If Sonnet returns 401 / 5xx / 429, the Runner falls back automatically. Bundle creation never blocks on a Messages API outage.

Stress corpus

exhibits/fleet-01/ carries a deterministic, byte-identical, ~360k-token APSB25-94 forensic bundle (apache + modsec + fs + cron + proc + journal + maldet) with attack needles buried in realistic noise. The corpus is regeneratable from tools/dev/synth-corpus.sh --seed 42. Sources are documented; no operator-local data ever lands in the corpus.

This bundle exercises the full 1M-context curator turn, a realistic case that wouldn't fit in 200k. It is the test that keeps the "1M context as one bundle" claim honest.

Memory-store size discipline

Memory-store entries have a hard 100 KB cap per file (Managed Agents spec). blacklight uses 2 of 8 available memory stores per session.

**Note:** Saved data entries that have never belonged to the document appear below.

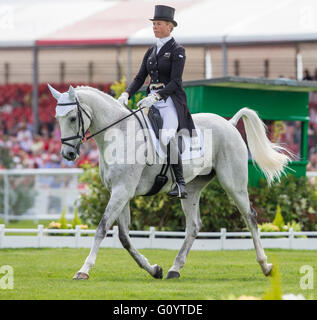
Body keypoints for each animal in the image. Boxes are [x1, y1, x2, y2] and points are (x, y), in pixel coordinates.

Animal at [48, 84, 290, 280]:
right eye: (57, 119)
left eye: (72, 118)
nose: (68, 154)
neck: (120, 133)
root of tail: (229, 123)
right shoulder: (121, 192)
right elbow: (124, 237)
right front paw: (154, 269)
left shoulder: (121, 191)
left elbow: (101, 228)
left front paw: (84, 270)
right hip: (192, 188)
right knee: (194, 226)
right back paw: (174, 269)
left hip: (234, 184)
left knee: (250, 217)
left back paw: (266, 266)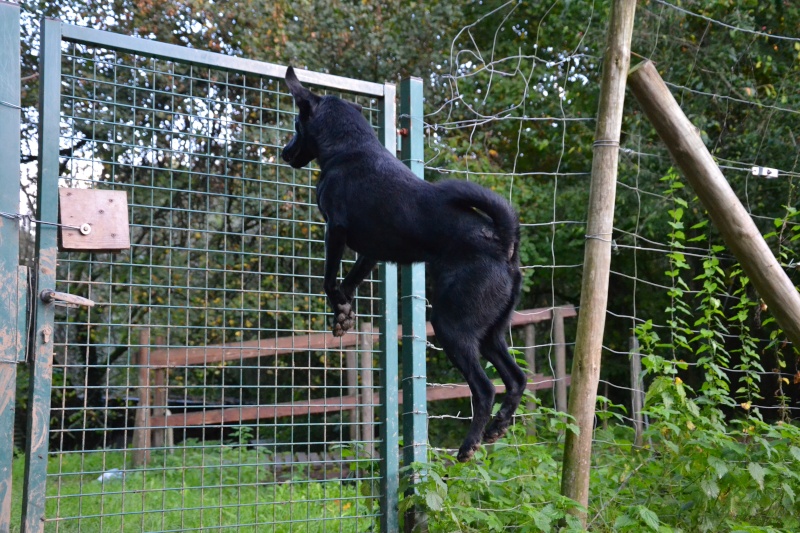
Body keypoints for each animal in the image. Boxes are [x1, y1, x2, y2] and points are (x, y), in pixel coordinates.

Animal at [280, 66, 524, 462]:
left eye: (296, 125)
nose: (285, 152)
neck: (350, 148)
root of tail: (501, 242)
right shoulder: (372, 251)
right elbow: (349, 282)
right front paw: (343, 314)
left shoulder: (336, 229)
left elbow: (329, 279)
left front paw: (338, 307)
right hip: (490, 332)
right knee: (517, 379)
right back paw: (498, 426)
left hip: (451, 325)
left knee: (485, 388)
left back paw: (469, 444)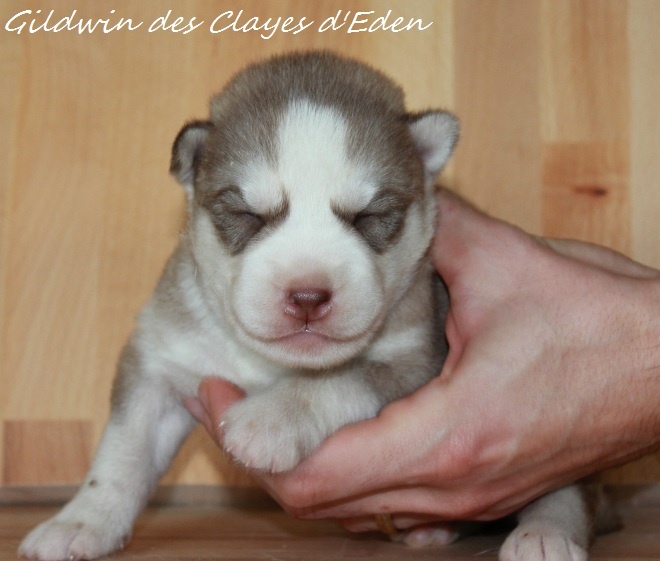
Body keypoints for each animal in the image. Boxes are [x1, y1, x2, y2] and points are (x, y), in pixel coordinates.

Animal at [20, 51, 611, 561]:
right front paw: (81, 520)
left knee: (568, 489)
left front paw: (272, 419)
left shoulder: (419, 360)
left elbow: (336, 380)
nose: (307, 296)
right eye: (248, 214)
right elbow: (123, 449)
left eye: (369, 217)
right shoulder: (161, 359)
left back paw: (546, 535)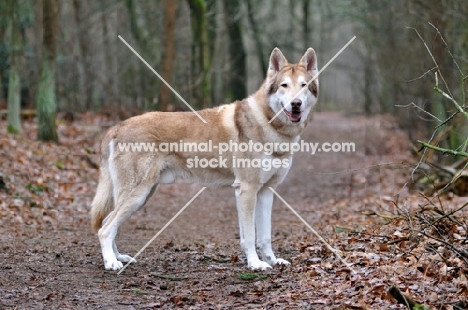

StoreAccessTypical contentsCap discipline
bl-skillsread_only65 .md files≤ 50 KB total bundle
bl-caseread_writehypothesis, evidence pointers, pending steps, applied actions, ledgerper-file ≤ 100 KB; raw evidence offloaded to Files API

Raw evidence bundles (.tgz packed) live in the Files API, not in memory stores. Memory stores carry pointers (evidence/evid-0001.md{source, sha256, summary, file_id}). The curator's read_memory calls return the pointer; it then read_files the file_id to drill in. This keeps memory-store budgets small and re-readable across sessions.